===== Catatan Tersimpan

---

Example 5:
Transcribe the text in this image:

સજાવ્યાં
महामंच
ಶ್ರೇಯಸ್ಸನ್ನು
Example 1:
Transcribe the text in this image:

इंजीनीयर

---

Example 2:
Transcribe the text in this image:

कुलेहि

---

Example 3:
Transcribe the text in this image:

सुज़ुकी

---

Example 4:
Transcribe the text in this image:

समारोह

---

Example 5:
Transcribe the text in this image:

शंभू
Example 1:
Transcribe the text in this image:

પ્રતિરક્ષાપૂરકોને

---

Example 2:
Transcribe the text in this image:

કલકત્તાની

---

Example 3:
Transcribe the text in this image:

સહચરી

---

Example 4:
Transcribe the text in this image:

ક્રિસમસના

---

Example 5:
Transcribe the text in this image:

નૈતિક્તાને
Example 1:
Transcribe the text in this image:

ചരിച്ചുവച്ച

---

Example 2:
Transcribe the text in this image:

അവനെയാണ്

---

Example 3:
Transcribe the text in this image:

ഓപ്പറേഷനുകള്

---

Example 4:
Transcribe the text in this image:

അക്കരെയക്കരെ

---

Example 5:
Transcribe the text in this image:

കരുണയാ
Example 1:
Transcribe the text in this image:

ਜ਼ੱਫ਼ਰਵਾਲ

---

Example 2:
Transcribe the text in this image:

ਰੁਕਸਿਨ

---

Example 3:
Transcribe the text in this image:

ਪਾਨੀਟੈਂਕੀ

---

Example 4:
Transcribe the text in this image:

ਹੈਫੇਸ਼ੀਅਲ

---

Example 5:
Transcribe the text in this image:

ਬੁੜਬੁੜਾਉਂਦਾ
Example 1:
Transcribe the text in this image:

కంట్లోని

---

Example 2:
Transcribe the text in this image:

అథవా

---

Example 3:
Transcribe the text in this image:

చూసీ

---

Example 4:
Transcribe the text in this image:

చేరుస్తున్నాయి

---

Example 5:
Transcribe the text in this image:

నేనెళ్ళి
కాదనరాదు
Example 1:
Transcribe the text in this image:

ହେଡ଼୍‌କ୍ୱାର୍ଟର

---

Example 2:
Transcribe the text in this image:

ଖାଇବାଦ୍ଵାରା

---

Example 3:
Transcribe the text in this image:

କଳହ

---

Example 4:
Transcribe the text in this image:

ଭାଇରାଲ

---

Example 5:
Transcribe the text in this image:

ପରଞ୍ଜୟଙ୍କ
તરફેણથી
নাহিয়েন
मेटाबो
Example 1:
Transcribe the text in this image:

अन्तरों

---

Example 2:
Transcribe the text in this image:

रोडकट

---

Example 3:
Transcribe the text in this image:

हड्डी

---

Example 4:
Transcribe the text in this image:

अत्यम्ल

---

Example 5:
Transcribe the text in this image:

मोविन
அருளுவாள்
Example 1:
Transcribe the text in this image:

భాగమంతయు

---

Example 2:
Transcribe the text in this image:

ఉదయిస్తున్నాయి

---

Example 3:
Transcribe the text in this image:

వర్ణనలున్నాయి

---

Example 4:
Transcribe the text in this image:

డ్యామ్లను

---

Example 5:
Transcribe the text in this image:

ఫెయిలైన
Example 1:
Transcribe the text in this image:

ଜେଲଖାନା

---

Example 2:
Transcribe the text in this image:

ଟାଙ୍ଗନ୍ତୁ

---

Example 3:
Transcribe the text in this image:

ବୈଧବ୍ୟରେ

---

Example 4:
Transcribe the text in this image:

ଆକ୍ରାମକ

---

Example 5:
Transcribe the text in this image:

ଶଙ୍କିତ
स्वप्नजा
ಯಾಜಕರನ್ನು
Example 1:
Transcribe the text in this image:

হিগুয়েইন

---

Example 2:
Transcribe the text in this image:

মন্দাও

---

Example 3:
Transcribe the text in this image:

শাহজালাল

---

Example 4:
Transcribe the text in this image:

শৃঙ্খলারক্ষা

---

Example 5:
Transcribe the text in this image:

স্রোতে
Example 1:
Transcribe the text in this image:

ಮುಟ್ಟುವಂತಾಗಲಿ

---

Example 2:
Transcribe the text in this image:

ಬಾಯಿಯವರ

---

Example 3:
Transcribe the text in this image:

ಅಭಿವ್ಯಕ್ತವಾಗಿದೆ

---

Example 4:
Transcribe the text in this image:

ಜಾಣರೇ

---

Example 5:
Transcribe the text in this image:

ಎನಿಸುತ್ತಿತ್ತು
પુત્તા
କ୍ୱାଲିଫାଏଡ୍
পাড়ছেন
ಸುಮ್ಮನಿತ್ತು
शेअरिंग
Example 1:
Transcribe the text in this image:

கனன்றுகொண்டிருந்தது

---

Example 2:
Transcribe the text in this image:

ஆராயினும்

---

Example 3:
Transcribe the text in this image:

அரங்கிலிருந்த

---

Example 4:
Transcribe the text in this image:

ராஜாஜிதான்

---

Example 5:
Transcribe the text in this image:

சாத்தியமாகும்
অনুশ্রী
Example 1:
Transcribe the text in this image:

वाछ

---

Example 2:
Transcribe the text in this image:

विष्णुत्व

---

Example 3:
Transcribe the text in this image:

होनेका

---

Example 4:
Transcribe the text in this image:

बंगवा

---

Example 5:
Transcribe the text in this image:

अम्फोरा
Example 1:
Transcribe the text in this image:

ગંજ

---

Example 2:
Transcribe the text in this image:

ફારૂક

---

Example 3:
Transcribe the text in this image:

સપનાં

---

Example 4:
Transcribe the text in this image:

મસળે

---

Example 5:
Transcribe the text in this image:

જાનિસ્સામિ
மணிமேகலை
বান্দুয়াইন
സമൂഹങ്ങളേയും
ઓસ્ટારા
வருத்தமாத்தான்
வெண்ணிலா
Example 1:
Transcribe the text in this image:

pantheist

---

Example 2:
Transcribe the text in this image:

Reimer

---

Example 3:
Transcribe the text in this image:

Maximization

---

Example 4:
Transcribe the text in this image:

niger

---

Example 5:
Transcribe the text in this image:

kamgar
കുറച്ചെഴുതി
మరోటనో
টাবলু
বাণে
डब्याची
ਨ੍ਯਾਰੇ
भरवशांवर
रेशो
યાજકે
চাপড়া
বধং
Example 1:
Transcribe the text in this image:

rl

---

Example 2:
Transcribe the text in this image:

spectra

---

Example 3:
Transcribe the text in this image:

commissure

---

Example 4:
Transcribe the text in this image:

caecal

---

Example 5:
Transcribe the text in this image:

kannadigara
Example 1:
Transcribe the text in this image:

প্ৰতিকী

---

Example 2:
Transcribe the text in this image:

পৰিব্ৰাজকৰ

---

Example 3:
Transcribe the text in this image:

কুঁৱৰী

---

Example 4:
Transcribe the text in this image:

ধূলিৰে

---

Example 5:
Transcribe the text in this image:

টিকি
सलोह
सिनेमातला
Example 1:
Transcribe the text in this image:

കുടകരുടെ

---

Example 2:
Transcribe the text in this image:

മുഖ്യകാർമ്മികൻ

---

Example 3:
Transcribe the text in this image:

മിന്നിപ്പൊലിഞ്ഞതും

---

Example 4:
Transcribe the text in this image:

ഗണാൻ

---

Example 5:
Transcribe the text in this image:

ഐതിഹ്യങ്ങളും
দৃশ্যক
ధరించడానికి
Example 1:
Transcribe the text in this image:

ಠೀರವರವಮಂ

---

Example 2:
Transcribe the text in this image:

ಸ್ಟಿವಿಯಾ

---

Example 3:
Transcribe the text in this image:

==========

§ Soal yang Diberikan
Tolong salin seluruh catatan di atas baris demi baris tanpa mengubah satu karakter pun.

§ Penyelesaian Soal
---

Example 5:
Transcribe the text in this image:

સજાવ્યાં
महामंच
ಶ್ರೇಯಸ್ಸನ್ನು
Example 1:
Transcribe the text in this image:

इंजीनीयर

---

Example 2:
Transcribe the text in this image:

कुलेहि

---

Example 3:
Transcribe the text in this image:

सुज़ुकी

---

Example 4:
Transcribe the text in this image:

समारोह

---

Example 5:
Transcribe the text in this image:

शंभू
Example 1:
Transcribe the text in this image:

પ્રતિરક્ષાપૂરકોને

---

Example 2:
Transcribe the text in this image:

કલકત્તાની

---

Example 3:
Transcribe the text in this image:

સહચરી

---

Example 4:
Transcribe the text in this image:

ક્રિસમસના

---

Example 5:
Transcribe the text in this image:

નૈતિક્તાને
Example 1:
Transcribe the text in this image:

ചരിച്ചുവച്ച

---

Example 2:
Transcribe the text in this image:

അവനെയാണ്

---

Example 3:
Transcribe the text in this image:

ഓപ്പറേഷനുകള്

---

Example 4:
Transcribe the text in this image:

അക്കരെയക്കരെ

---

Example 5:
Transcribe the text in this image:

കരുണയാ
Example 1:
Transcribe the text in this image:

ਜ਼ੱਫ਼ਰਵਾਲ

---

Example 2:
Transcribe the text in this image:

ਰੁਕਸਿਨ

---

Example 3:
Transcribe the text in this image:

ਪਾਨੀਟੈਂਕੀ

---

Example 4:
Transcribe the text in this image:

ਹੈਫੇਸ਼ੀਅਲ

---

Example 5:
Transcribe the text in this image:

ਬੁੜਬੁੜਾਉਂਦਾ
Example 1:
Transcribe the text in this image:

కంట్లోని

---

Example 2:
Transcribe the text in this image:

అథవా

---

Example 3:
Transcribe the text in this image:

చూసీ

---

Example 4:
Transcribe the text in this image:

చేరుస్తున్నాయి

---

Example 5:
Transcribe the text in this image:

నేనెళ్ళి
కాదనరాదు
Example 1:
Transcribe the text in this image:

ହେଡ଼୍‌କ୍ୱାର୍ଟର

---

Example 2:
Transcribe the text in this image:

ଖାଇବାଦ୍ଵାରା

---

Example 3:
Transcribe the text in this image:

କଳହ

---

Example 4:
Transcribe the text in this image:

ଭାଇରାଲ

---

Example 5:
Transcribe the text in this image:

ପରଞ୍ଜୟଙ୍କ
તરફેણથી
নাহিয়েন
मेटाबो
Example 1:
Transcribe the text in this image:

अन्तरों

---

Example 2:
Transcribe the text in this image:

रोडकट

---

Example 3:
Transcribe the text in this image:

हड्डी

---

Example 4:
Transcribe the text in this image:

अत्यम्ल

---

Example 5:
Transcribe the text in this image:

मोविन
அருளுவாள்
Example 1:
Transcribe the text in this image:

భాగమంతయు

---

Example 2:
Transcribe the text in this image:

ఉదయిస్తున్నాయి

---

Example 3:
Transcribe the text in this image:

వర్ణనలున్నాయి

---

Example 4:
Transcribe the text in this image:

డ్యామ్లను

---

Example 5:
Transcribe the text in this image:

ఫెయిలైన
Example 1:
Transcribe the text in this image:

ଜେଲଖାନା

---

Example 2:
Transcribe the text in this image:

ଟାଙ୍ଗନ୍ତୁ

---

Example 3:
Transcribe the text in this image:

ବୈଧବ୍ୟରେ

---

Example 4:
Transcribe the text in this image:

ଆକ୍ରାମକ

---

Example 5:
Transcribe the text in this image:

ଶଙ୍କିତ
स्वप्नजा
ಯಾಜಕರನ್ನು
Example 1:
Transcribe the text in this image:

হিগুয়েইন

---

Example 2:
Transcribe the text in this image:

মন্দাও

---

Example 3:
Transcribe the text in this image:

শাহজালাল

---

Example 4:
Transcribe the text in this image:

শৃঙ্খলারক্ষা

---

Example 5:
Transcribe the text in this image:

স্রোতে
Example 1:
Transcribe the text in this image:

ಮುಟ್ಟುವಂತಾಗಲಿ

---

Example 2:
Transcribe the text in this image:

ಬಾಯಿಯವರ

---

Example 3:
Transcribe the text in this image:

ಅಭಿವ್ಯಕ್ತವಾಗಿದೆ

---

Example 4:
Transcribe the text in this image:

ಜಾಣರೇ

---

Example 5:
Transcribe the text in this image:

ಎನಿಸುತ್ತಿತ್ತು
પુત્તા
କ୍ୱାଲିଫାଏଡ୍
পাড়ছেন
ಸುಮ್ಮನಿತ್ತು
शेअरिंग
Example 1:
Transcribe the text in this image:

கனன்றுகொண்டிருந்தது

---

Example 2:
Transcribe the text in this image:

ஆராயினும்

---

Example 3:
Transcribe the text in this image:

அரங்கிலிருந்த

---

Example 4:
Transcribe the text in this image:

ராஜாஜிதான்

---

Example 5:
Transcribe the text in this image:

சாத்தியமாகும்
অনুশ্রী
Example 1:
Transcribe the text in this image:

वाछ

---

Example 2:
Transcribe the text in this image:

विष्णुत्व

---

Example 3:
Transcribe the text in this image:

होनेका

---

Example 4:
Transcribe the text in this image:

बंगवा

---

Example 5:
Transcribe the text in this image:

अम्फोरा
Example 1:
Transcribe the text in this image:

ગંજ

---

Example 2:
Transcribe the text in this image:

ફારૂક

---

Example 3:
Transcribe the text in this image:

સપનાં

---

Example 4:
Transcribe the text in this image:

મસળે

---

Example 5:
Transcribe the text in this image:

જાનિસ્સામિ
மணிமேகலை
বান্দুয়াইন
സമൂഹങ്ങളേയും
ઓસ્ટારા
வருத்தமாத்தான்
வெண்ணிலா
Example 1:
Transcribe the text in this image:

pantheist

---

Example 2:
Transcribe the text in this image:

Reimer

---

Example 3:
Transcribe the text in this image:

Maximization

---

Example 4:
Transcribe the text in this image:

niger

---

Example 5:
Transcribe the text in this image:

kamgar
കുറച്ചെഴുതി
మరోటనో
টাবলু
বাণে
डब्याची
ਨ੍ਯਾਰੇ
भरवशांवर
रेशो
યાજકે
চাপড়া
বধং
Example 1:
Transcribe the text in this image:

rl

---

Example 2:
Transcribe the text in this image:

spectra

---

Example 3:
Transcribe the text in this image:

commissure

---

Example 4:
Transcribe the text in this image:

caecal

---

Example 5:
Transcribe the text in this image:

kannadigara
Example 1:
Transcribe the text in this image:

প্ৰতিকী

---

Example 2:
Transcribe the text in this image:

পৰিব্ৰাজকৰ

---

Example 3:
Transcribe the text in this image:

কুঁৱৰী

---

Example 4:
Transcribe the text in this image:

ধূলিৰে

---

Example 5:
Transcribe the text in this image:

টিকি
सलोह
सिनेमातला
Example 1:
Transcribe the text in this image:

കുടകരുടെ

---

Example 2:
Transcribe the text in this image:

മുഖ്യകാർമ്മികൻ

---

Example 3:
Transcribe the text in this image:

മിന്നിപ്പൊലിഞ്ഞതും

---

Example 4:
Transcribe the text in this image:

ഗണാൻ

---

Example 5:
Transcribe the text in this image:

ഐതിഹ്യങ്ങളും
দৃশ্যক
ధరించడానికి
Example 1:
Transcribe the text in this image:

ಠೀರವರವಮಂ

---

Example 2:
Transcribe the text in this image:

ಸ್ಟಿವಿಯಾ

---

Example 3:
Transcribe the text in this image:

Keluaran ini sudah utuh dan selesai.